= Pierre Pruvost =

French geologist (1890–1967)

Pierre Eugène Marie Joseph Pruvost (1 August 1890 – 5 June 1967) was a French geologist who worked as a professor of geology at the University of Lille. He was a specialist on the fossil fauna and flora of the coal basins of Europe.

==Life and work ==
Pruvost was born in Raismes in a family of physicians. He went to study medicine but shifted to geology and after receiving a degree in science from Lille in 1910 he went to work under Charles Barrois. He then began to examined the geology of northern France and looked at the fossils and stratigraphy of the coal mines of Nord-Pas-de-Calais for his doctorate, obtained only after World War I, in 1919. He then became a lecturer and in 1922, a professor of applied geology. He succeeded Charles Barrois at the University of Lille in 1926. He went to Sorbonne in 1950 and worked there until his death.
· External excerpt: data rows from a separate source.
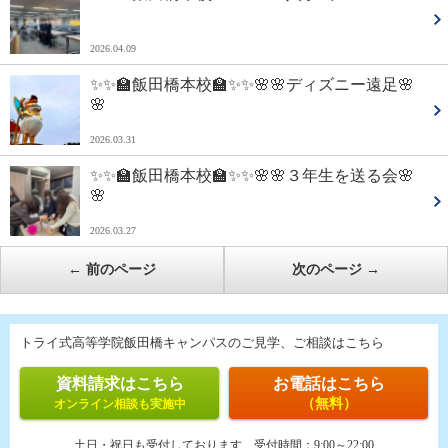
2026.04.09
✨✨🏫飯田橋本校🏫✨✨🌸🌸ディズニー遠足🌸
🌸
2026.03.31
✨✨🏫飯田橋本校🏫✨✨🌸🌸３年生を送る会🌸
🌸
2026.03.27
←
前のページ
次のページ
→
トライ式高等学院飯田橋キャンパスのご見学、ご相談はこちら
資料請求はこちら
お電話はこちら
（無料）
オンライン相談も実施中
土日・祝日も受付しております
受付時間：
9:00～22:00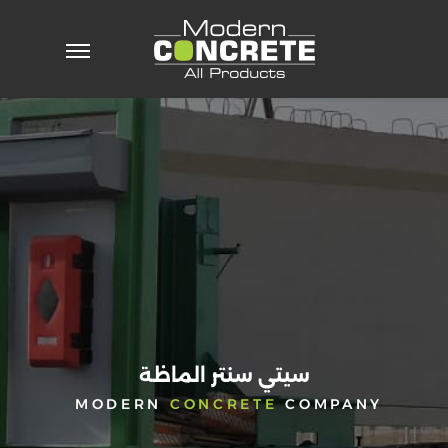
خطي
لى
لمحتوى
الرئيسية
من
نحن
رسالة
الادارة
الرؤية
والمهمة
تاريخنا
نظام
ادارة
الجودة
سيتي سنتر الماظة
الأحداث
MODERN
CONCRETE
COMPANY
والأخبار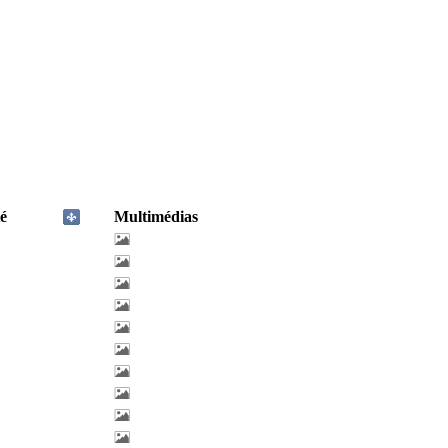
é
Multimédias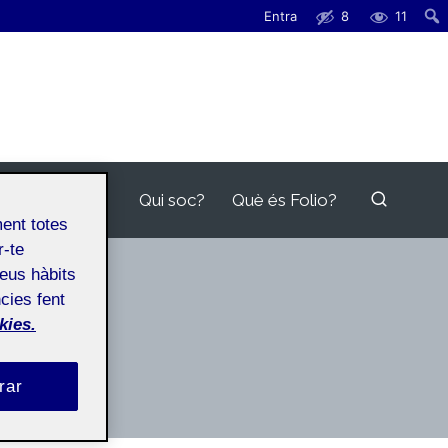
Entra
8
11
Qui soc?
Què és Folio?
ment totes
r-te
teus hàbits
cies fent
kies.
rar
Pruvost noted the idea that plant debris produced coal while the edges of coal basins included fish fossils and were associated with oil shale.

Pruvost guided numerous students and served as the president of the Geological Society of France in 1948 and in 1963. He was made officer of the Legion of Honor in 1949. In 1954 he was made a member of the Academy of Sciences in Paris. In 1963 he was elected an Honorary Fellow of the Royal Society of Edinburgh.